Which is bad because Tmp is a ref, whereas the Twine here is a regular stack variable that persists past all the calls to addSymbol (which calls .str() on the input twine to save/own the symbol).

I renamed to "Prefix", but kept this as a Twine here, since I think this is safe. Otherwise, I think I'd have to do:

SymTab->addSymbol(Twine("_binary_") + SanitizedFilename + "_start", ...);
SymTab->addSymbol(Twine("_binary_") + SanitizedFilename + "_end", ...);
SymTab->addSymbol(Twine("_binary_") + SanitizedFilename + "_size", ...);
642

Nope, this is Value, not Size, although it's confusing, especially because addSymbol has so many parameters. I commented the param names here to make this clear.
The sizes/values here match gnu objcopy.

tools/llvm-objcopy/Object.h
458

Done, although this is existing code -- it's only showing up as a diff because clang-format put it on a new line after I changed StringRef->Twine...

tools/llvm-objcopy/llvm-objcopy.cpp
135–136

Done -- I added some comments to try to logically explain how this config is laid out, but I'm not very familiar with all of them... I'm open to suggestions here.

jhenderson added inline comments.Aug 13 2018, 3:58 AM
test/tools/llvm-objcopy/binary-input-and-output.test
2

Is the no new line important to this test? I think it isn't any more.

tools/llvm-objcopy/Object.cpp
642

Right, I get it now. Thanks for the comments.

tools/llvm-objcopy/Object.h
458

Ah, yes of course. But the renaming is good anyway.

701

If this is a clang-format added difference, please do it in another patch.

tools/llvm-objcopy/llvm-objcopy.cpp
135–136

I'd like @jakehehrlich to comment on these comments, if that's okay, as he may have a specific desire as to how this class is laid out.

rupprecht marked 8 inline comments as done.
  • echo -n -> echo where it doesn't matter
jakehehrlich added inline comments.Aug 13 2018, 11:41 AM
tools/llvm-objcopy/llvm-objcopy.cpp
134–136

Do we use these anywhere? I think I added them thinking about how I was going to use them to do exactly what this change does but embedding MachineInfo seems much nicer and convey's the same information. Maybe we should just do that?

135–136

To date I have had no reason or rhyme to how I've added these...in fact I'm not sure if I have even added the majority at this point. A pattern of grouping by type does seem to have formed organically however. Let's stick with it.

Long term ideals on how this should be laid out:

  1. The names should have a consistent method for naming them derived from the option name where possible. I don't think I've done a very good job of this and it isn't clear how to best solve this issue.
  2. Grouping first by type and then by alphabetization is probably a good idea. I'm pretty trash at finding things in alphabetized lists but I always know the basic type of thing I'm looking for. AddSection is the only thing I know of which currently violates this. (we should make it work the way Paul made SectionsToRename work).
rupprecht added inline comments.Aug 13 2018, 3:05 PM
tools/llvm-objcopy/llvm-objcopy.cpp
134–136

We do. Essentially, we use this to decide whether we're going to need a BinaryReader vs ELFReader for InputFormat, and, separately, whether we're going to need a BinaryWriter vs ELFWriter for OutputFormat. BinaryArch is extra information that only applies when using BinaryReader.

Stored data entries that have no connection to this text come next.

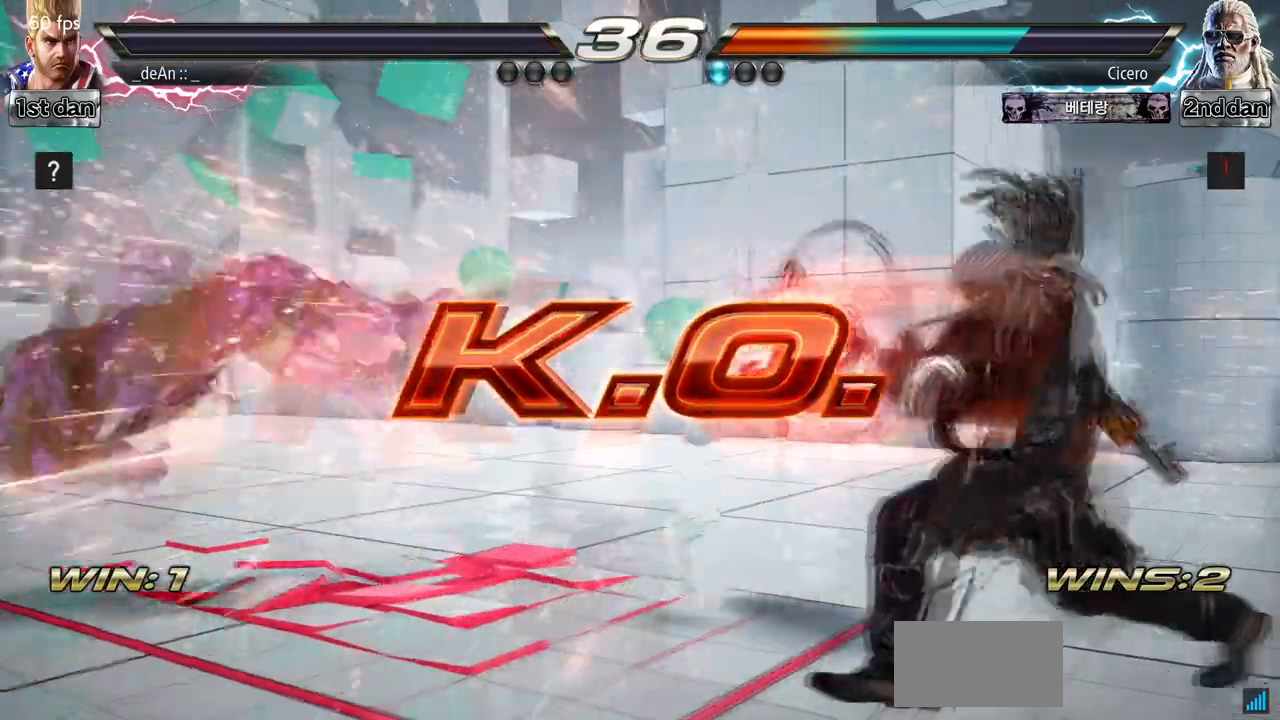
{"buttons": [], "left_stick": "center", "events": []}
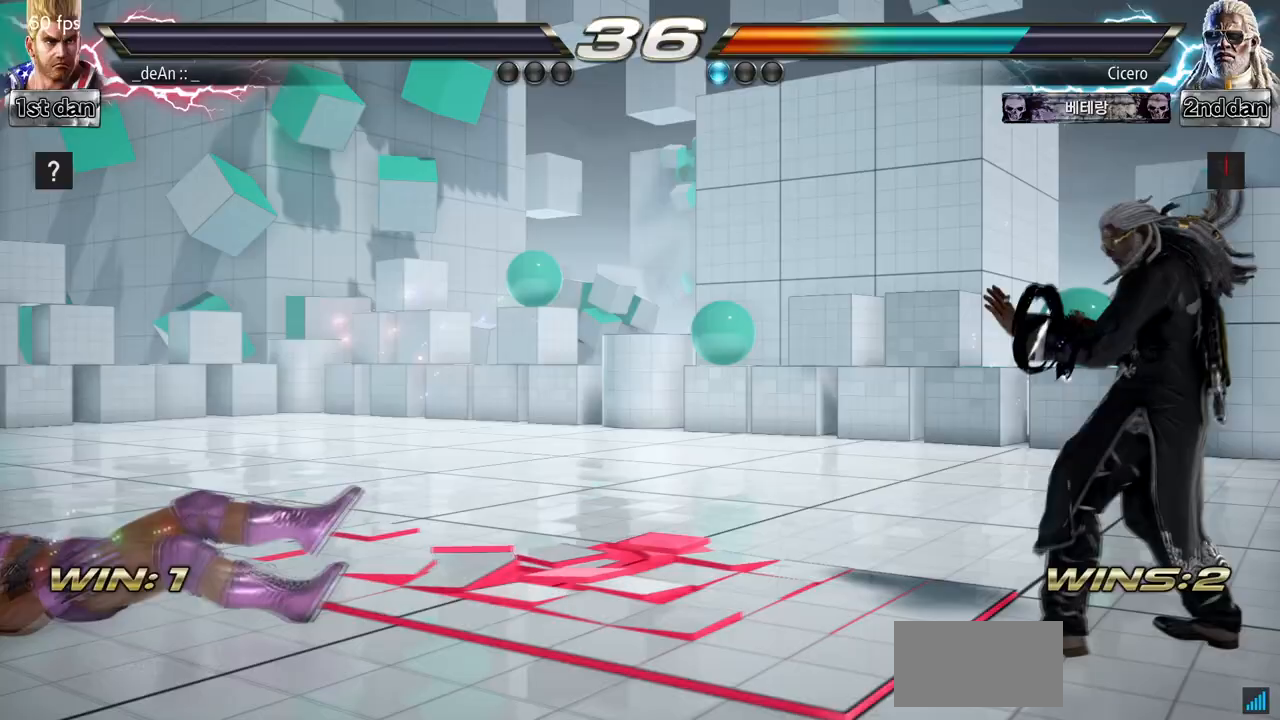
{"buttons": [], "left_stick": "center", "events": []}
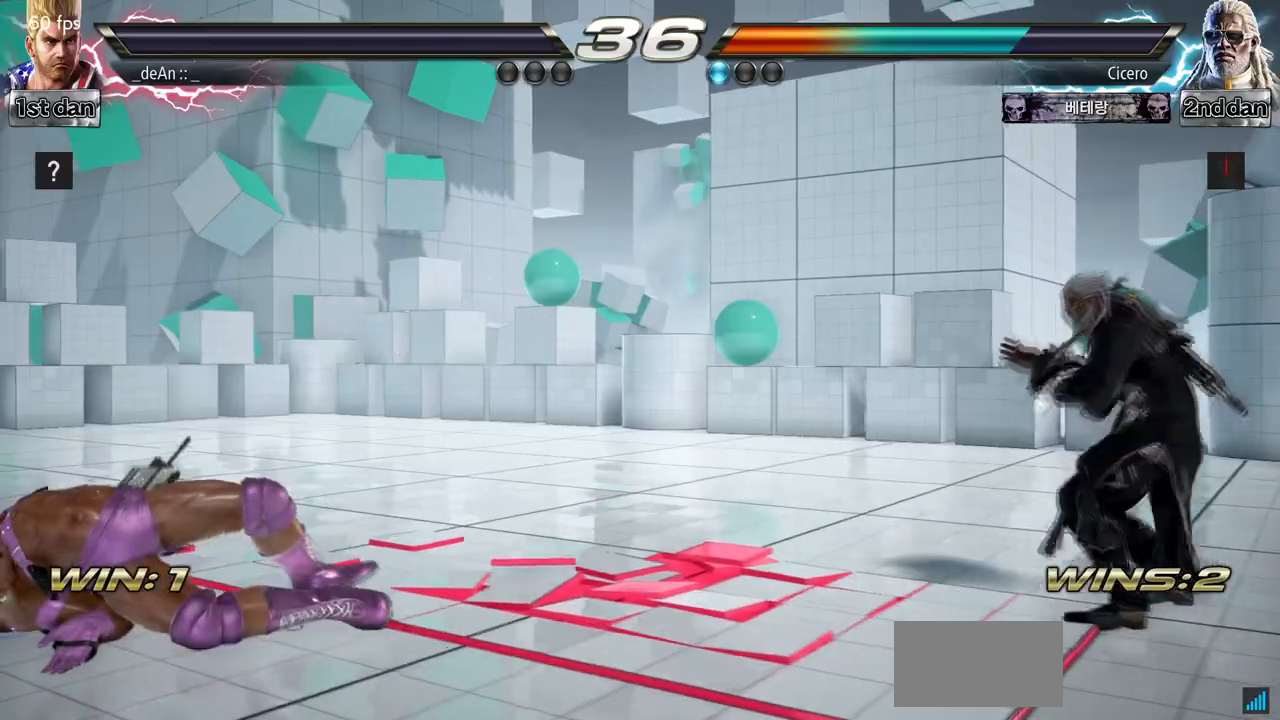
{"buttons": [], "left_stick": "center", "events": []}
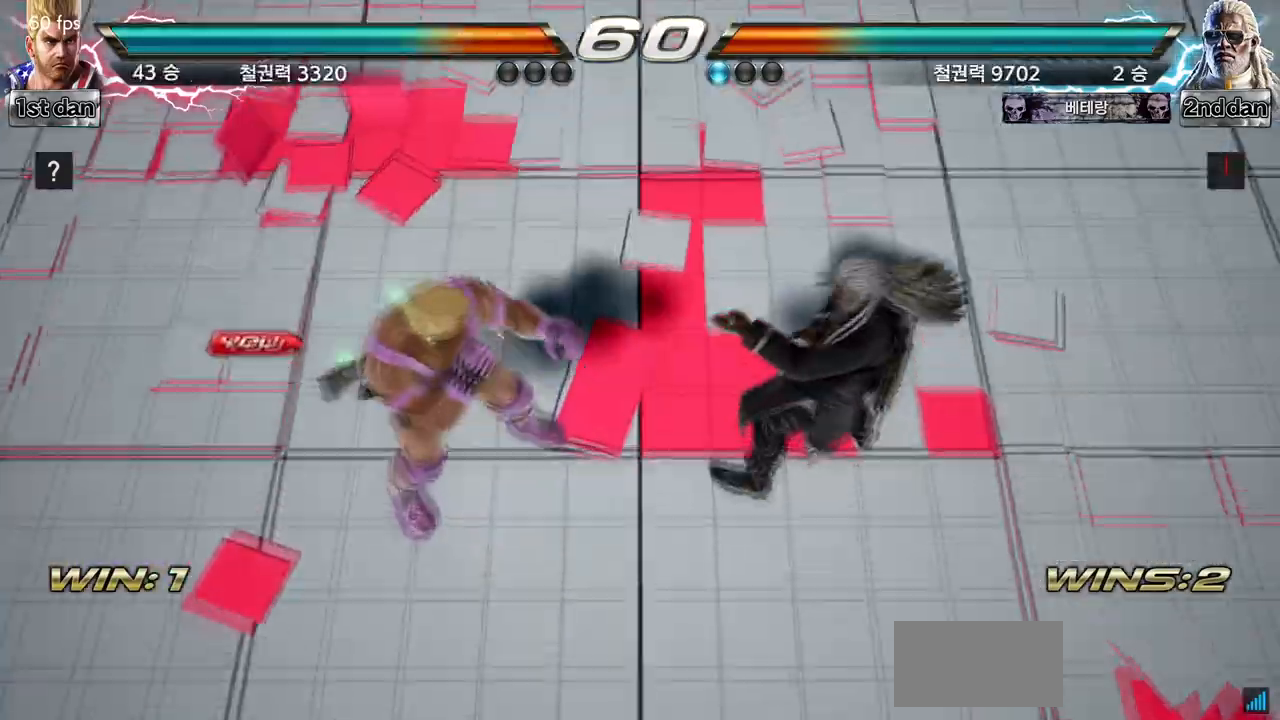
{"buttons": [], "left_stick": "center", "events": []}
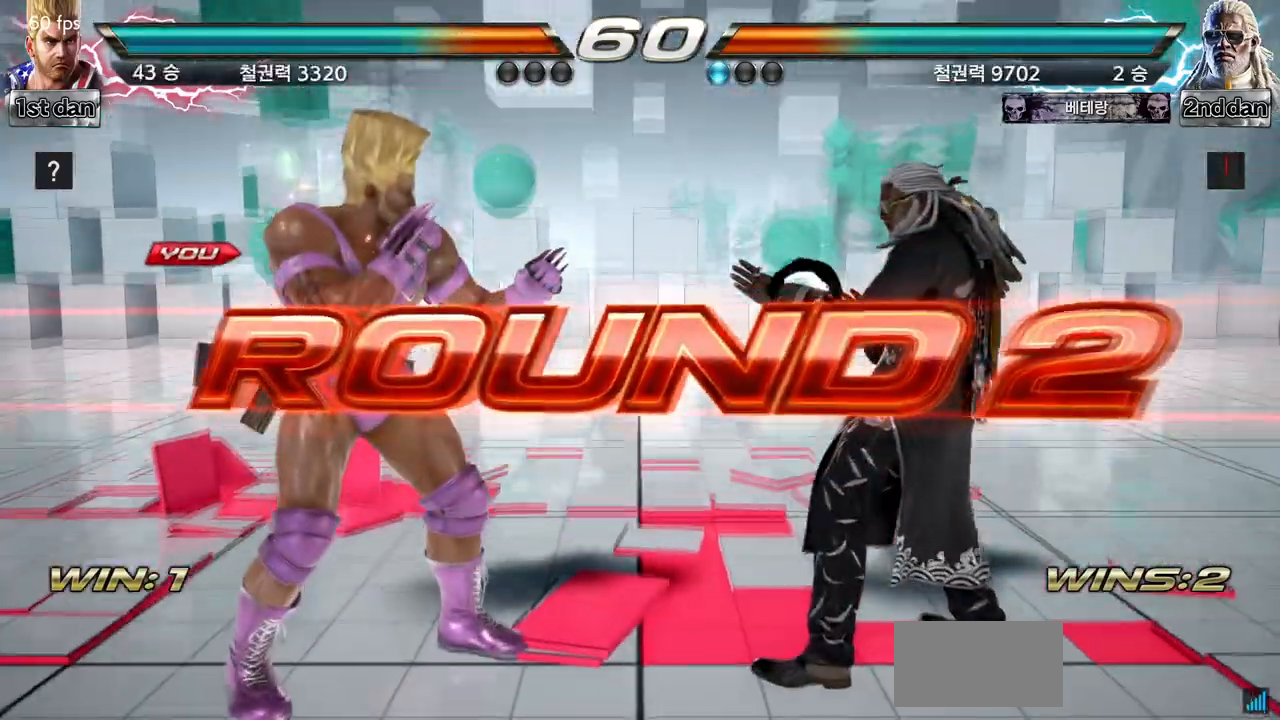
{"buttons": [], "left_stick": "center", "events": []}
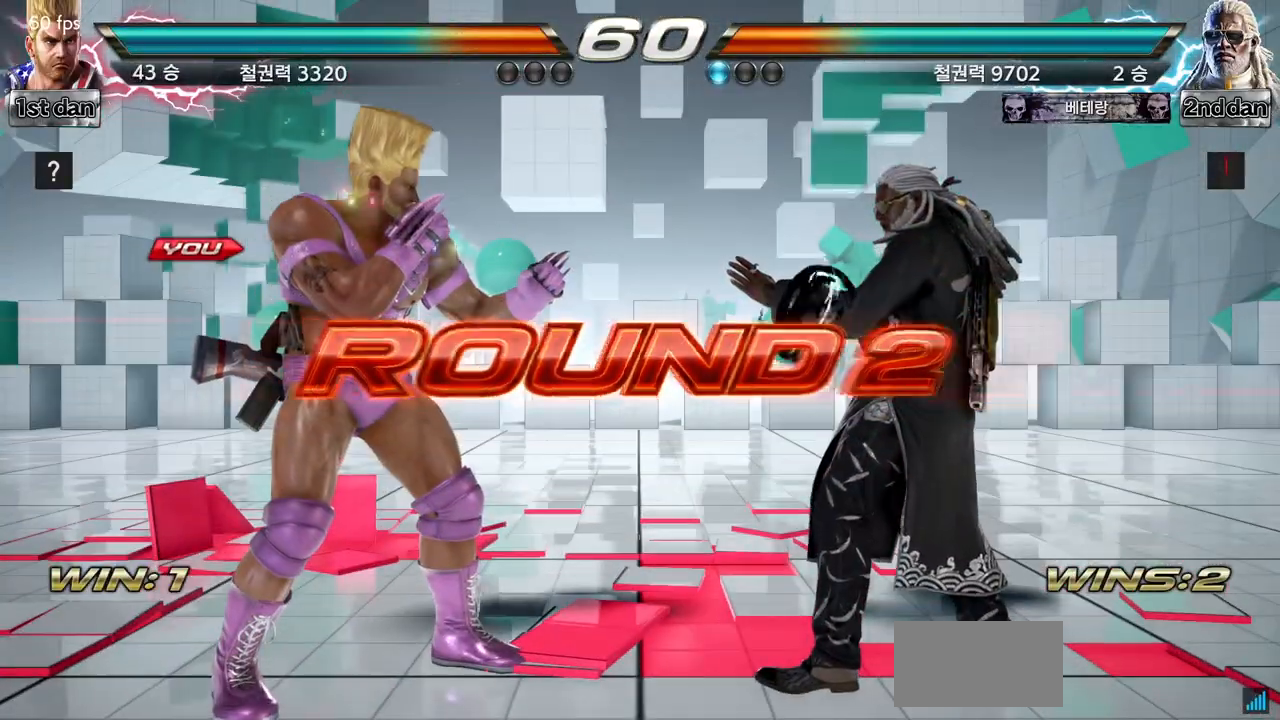
{"buttons": [], "left_stick": "center", "events": []}
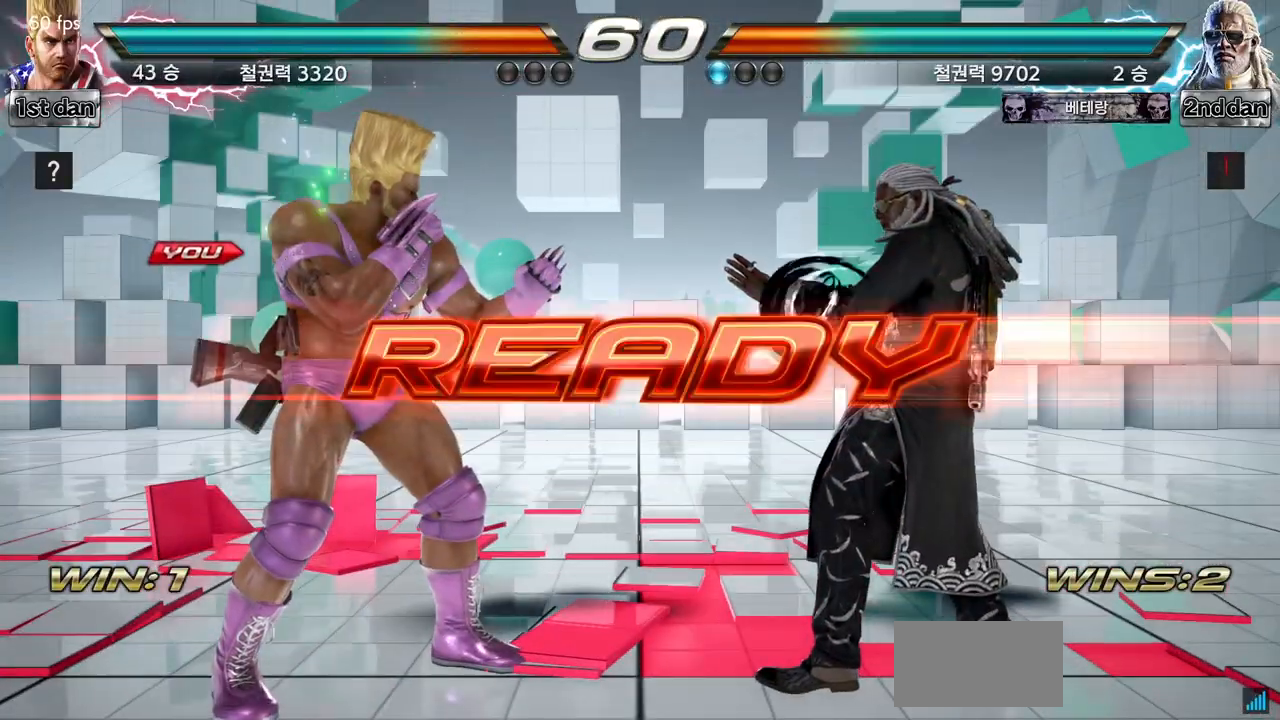
{"buttons": [], "left_stick": "center", "events": []}
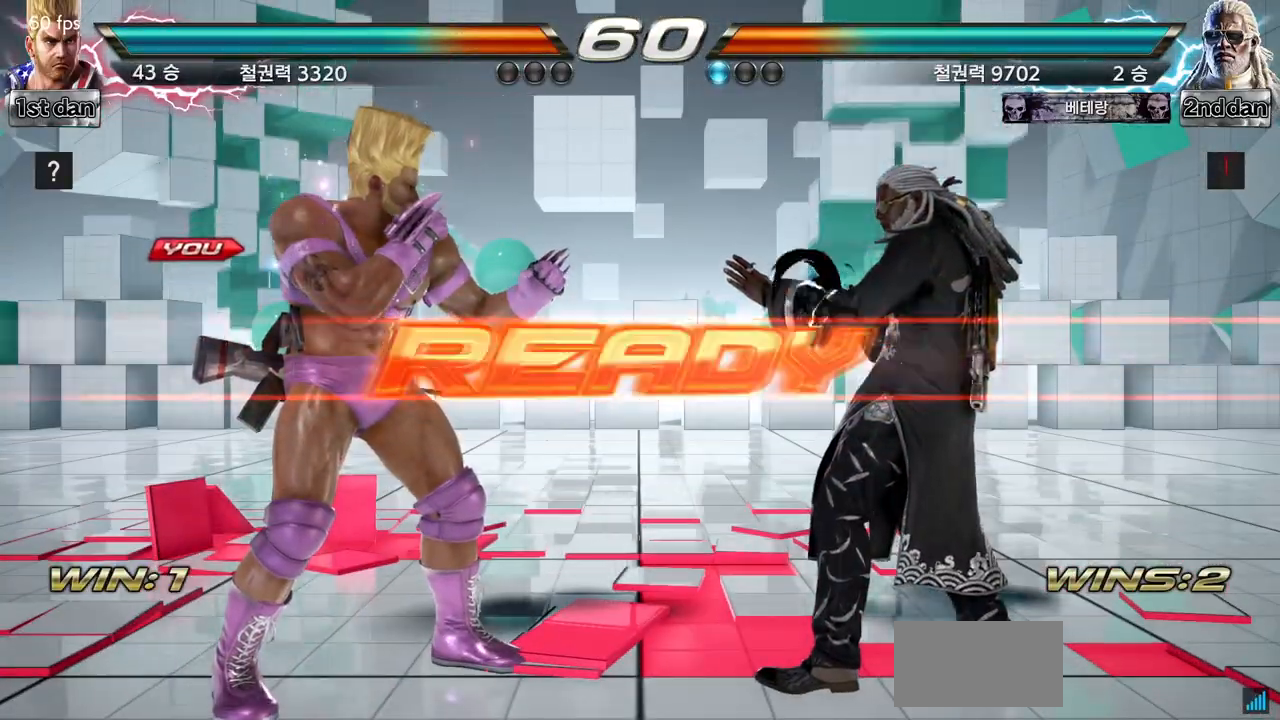
{"buttons": [], "left_stick": "center", "events": []}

rupprecht updated this revision to Diff 160461.Aug 13 2018, 3:05 PM
  • Rebase/fix other method names to be lower cased.
jhenderson requested changes to this revision.Aug 14 2018, 2:55 AM

No null symbol is a blocker, so I've marked this as requesting changes. Sorry!

test/tools/llvm-objcopy/binary-input-and-output.test
6

I'm not sure if this is important or not in this case, but the usual pattern in llvm-objcopy tests is to copy the input file to a backup to verify that it hasn't been modified before doing the diff.

test/tools/llvm-objcopy/binary-input-arch.test
2

I don't think -n is important here? Indeed, you could do away with this file entirely and just feed in %s into llvm-objcopy, if you wanted, although this is probably less confusing.

test/tools/llvm-objcopy/binary-input-error.test
2

The -n isn't important here either.

test/tools/llvm-objcopy/binary-input.test
74

This is an illegal symbol table: it has no null symbol.

tools/llvm-objcopy/Object.cpp
613

Doesn't this assignment rely on knowing that the symbol table is added immediately after the string table? That seems like poor design to me. Better would be to pass in the index or string table section.

I might well be forgetting how llvm-objcopy is designed in this area, but don't we need to explicitly add a null symbol as the first symbol in the symbol table?

639–640

Is there any point in adding this local section symbol? It can't be referenced, so I think it's superfluous.

This revision now requires changes to proceed.Aug 14 2018, 2:55 AM
rupprecht marked 6 inline comments as done.
  • Fix tests, add null symbol to symtab, make binary objection creation less fragile, and automatically assign section indices
tools/llvm-objcopy/Object.cpp
613

Yes, this is very fragile, I think I understand the issue I was having before a little better.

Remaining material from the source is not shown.